Provided records
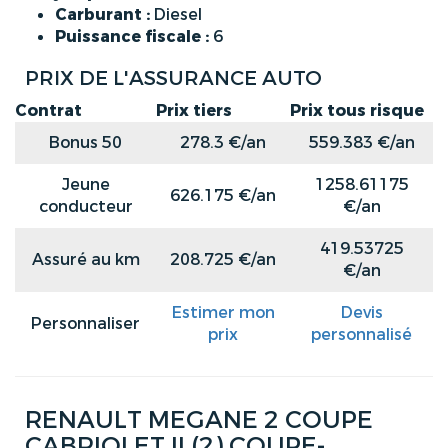
Carburant :
Diesel
Puissance fiscale :
6
PRIX DE L'ASSURANCE AUTO
Contrat
Prix tiers
Prix tous risque
Bonus 50
278.3 €/an
559.383 €/an
Jeune
1258.61175
626.175 €/an
conducteur
€/an
419.53725
Assuré au km
208.725 €/an
€/an
Estimer mon
Devis
Personnaliser
prix
personnalisé
RENAULT MEGANE 2 COUPE
CABRIOLET II (2) COUPE-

Try it
Return every line from the material that contains the word "COUPE".

Answer to this exercise
RENAULT MEGANE 2 COUPE
CABRIOLET II (2) COUPE-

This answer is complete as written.